Mandela, un long chemin vers la liberté©Pathé Distribution

La vie de Mandela entre politique et l'intime

Critique
de Justin Chadwick
139 minutes 2013

Imaginé dès 1995 par le producteur sud-africain Anant Singh, Mandela, A long walk to freedom ne sort sur les écrans de cinéma qu'aujourd'hui, alors que le monde achève à peine de célébrer la disparition de la dernière icône politique du XXème siècle. Ce hasard achève de consacrer le film de Justin Chadwick comme LE "biopic" du premier président de l'Afrique du Sud post-apartheid : d'abord parce qu'il se présente comme l'adaptation fidèle de l'autobiographie de "Madiba" ; ensuite, et surtout, parce qu'à la différence d'œuvres antérieures (Goodbye Bafana, qui se concentrait sur la captivité de Mandela, Invictus, qui romançait la victoire de l'équipe sud-africaine à la Coupe du Monde de Rugby de 1994) ce nouveau film suit Mandela suit la majeure partie de sa vie.

A la faveur des hommages, rétrospectives, dossiers spéciaux qui ont ces derniers jours éclairé les moindres zones d'ombre de la vie du grand homme, on mesure la gageure que représente une telle entreprise : comment résumer en deux heures et quelques (de ce qui doit rester un divertissement populaire) une "longue marche" de plus de soixante ans, avec ses brusques accélérations (la période de clandestinité, le procès de Rivonia, la libération) mais aussi le long et désespérant tunnel que constituèrent ses 27 années d'incarcération ? Quel fil narratif tirer pour donner unité et cohérence à l'accumulation de faits biographiques déjà largement connus ?

Le film choisit judicieusement de mettre l'accent sur la relation qui unit Nelson à "l'autre Mandela" : Winnie Madikizela Mandela, compagne tendrement aimée qui se muera par la force des choses en partenaire, puis en adversaire, politiques.

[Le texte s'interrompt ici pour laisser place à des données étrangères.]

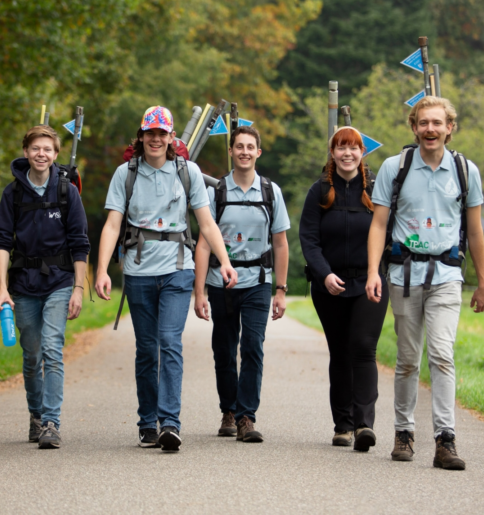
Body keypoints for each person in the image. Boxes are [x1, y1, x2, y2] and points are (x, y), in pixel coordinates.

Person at [94, 106, 238, 452]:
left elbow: (206, 223)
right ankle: (147, 421)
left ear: (172, 137)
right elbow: (113, 224)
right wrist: (101, 270)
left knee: (169, 342)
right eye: (150, 133)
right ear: (141, 137)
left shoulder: (187, 171)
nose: (156, 139)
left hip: (177, 268)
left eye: (162, 133)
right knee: (146, 349)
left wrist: (225, 260)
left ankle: (170, 422)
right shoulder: (125, 174)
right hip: (138, 270)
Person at [366, 95, 484, 471]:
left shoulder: (466, 171)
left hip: (447, 276)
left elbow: (475, 229)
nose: (430, 129)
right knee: (406, 360)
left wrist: (483, 281)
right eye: (424, 123)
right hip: (404, 276)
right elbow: (379, 224)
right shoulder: (394, 167)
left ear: (450, 128)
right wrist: (374, 271)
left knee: (441, 354)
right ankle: (403, 432)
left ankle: (445, 439)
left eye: (438, 123)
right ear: (414, 126)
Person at [0, 125, 90, 449]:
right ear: (26, 152)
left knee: (52, 347)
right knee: (31, 353)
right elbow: (3, 242)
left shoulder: (66, 192)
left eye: (47, 149)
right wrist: (1, 288)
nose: (41, 154)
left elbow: (80, 243)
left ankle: (51, 422)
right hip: (23, 285)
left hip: (59, 281)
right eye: (35, 148)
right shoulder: (13, 194)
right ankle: (36, 415)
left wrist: (78, 288)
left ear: (56, 154)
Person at [193, 126, 290, 443]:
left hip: (258, 283)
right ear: (231, 152)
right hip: (221, 284)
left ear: (258, 153)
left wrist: (281, 289)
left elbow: (280, 244)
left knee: (252, 347)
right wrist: (199, 292)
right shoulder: (215, 193)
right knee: (223, 349)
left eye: (251, 147)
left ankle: (247, 416)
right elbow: (204, 244)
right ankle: (229, 411)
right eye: (239, 146)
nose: (245, 151)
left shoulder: (270, 192)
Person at [300, 126, 389, 452]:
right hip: (330, 286)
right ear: (333, 152)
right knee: (339, 351)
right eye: (341, 148)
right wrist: (323, 274)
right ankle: (343, 425)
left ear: (362, 152)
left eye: (353, 148)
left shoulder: (377, 190)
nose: (347, 154)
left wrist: (373, 272)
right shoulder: (319, 191)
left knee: (363, 348)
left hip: (370, 282)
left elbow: (387, 233)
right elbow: (308, 238)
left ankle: (365, 424)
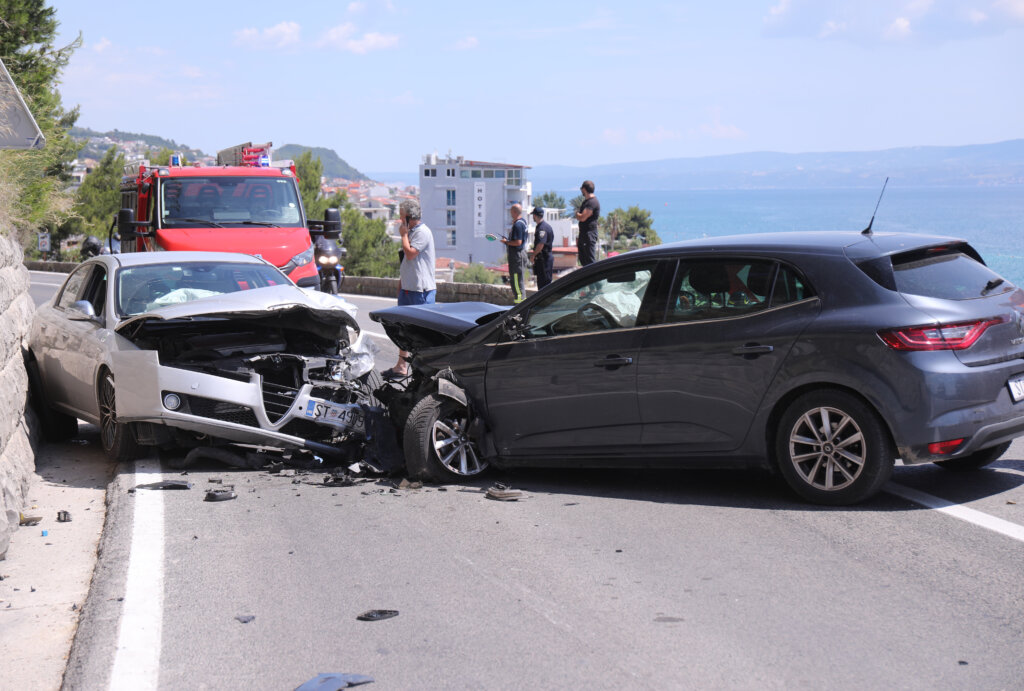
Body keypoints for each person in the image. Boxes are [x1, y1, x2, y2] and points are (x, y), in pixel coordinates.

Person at [382, 200, 436, 379]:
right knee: (403, 330)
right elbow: (407, 263)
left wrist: (403, 235)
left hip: (421, 290)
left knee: (421, 331)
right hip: (408, 289)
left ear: (407, 217)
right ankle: (402, 365)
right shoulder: (412, 232)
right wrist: (401, 284)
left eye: (401, 215)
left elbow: (411, 253)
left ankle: (425, 369)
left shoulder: (422, 232)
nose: (398, 218)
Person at [502, 203, 528, 303]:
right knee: (518, 279)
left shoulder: (517, 225)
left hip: (517, 256)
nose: (510, 213)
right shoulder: (523, 222)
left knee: (516, 279)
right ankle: (520, 300)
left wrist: (506, 242)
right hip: (520, 254)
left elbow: (518, 242)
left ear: (514, 212)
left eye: (511, 211)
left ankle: (519, 302)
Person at [575, 180, 600, 266]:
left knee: (590, 262)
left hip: (589, 235)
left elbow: (582, 217)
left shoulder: (592, 202)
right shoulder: (586, 202)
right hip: (583, 234)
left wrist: (577, 214)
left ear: (584, 189)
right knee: (584, 261)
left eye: (581, 189)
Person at [529, 206, 554, 290]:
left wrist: (533, 255)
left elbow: (540, 244)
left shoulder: (542, 228)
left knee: (544, 285)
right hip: (544, 259)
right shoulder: (546, 226)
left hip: (544, 260)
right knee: (543, 283)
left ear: (535, 216)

C'est un choix doublement fécond : sur le plan de la fiction, montrer un Mandela ambitieux, coquet, un peu coureur, en un mot humain, et le faire incarner par un acteur de quarante ans (Idriss Elba, star de la série The Wire), permet de nous faire un tant soit peu ressentir la violence que subit Madiba, à qui furent volés vingt-sept années de sa vie sentimentale, sexuelle, familiale… Sur le plan historique, l'accent mis sur la relation entre Nelson et Winnie est aussi un excellent raccourci pour faire comprendre la grandeur politique de Mandela : cette capacité à dépasser le ressentiment pour imposer la réconciliation à un pays au bord de la guerre civile (le film montre les affrontements entre partisans de l'ANC et zulus de l'Inkhata, alors tentés par la sécession), alors que la majorité de ses partisans semblait aveuglée par son esprit de revanche. Ceux-là, c'est Winnie qui les représente dans le film, Winnie auquel le régime sud-africain, non contente de l'avoir séparée de son mari et du père de ses filles, fit endurer un véritable calvaire (vexations, incarcérations, torture, exil), la transformant en opposante farouche et déterminée. Et c'est encore elle qui les représente aujourd'hui, malgré des frasques (dont une accusation de meurtre) sur lesquelles le film passe pudiquement (fidèle en cela à l'indulgence que lui manifesta toujours Nelson) : tous ceux qui pensent que les blancs s'en sont tirés à bon compte, et que Madiba leur a volé "leur révolution".

Sans aucune audace sur le plan cinématographique mais doté de moyens conséquents, Mandela, un long chemin vers la liberté est donc un biopic qui s'acquitte honnêtement de sa tache, et qui pourra être utile aux enseignants, notamment d'anglais, souhaitant aborder l'Afrique du Sud et le parcours de Mandela en classe.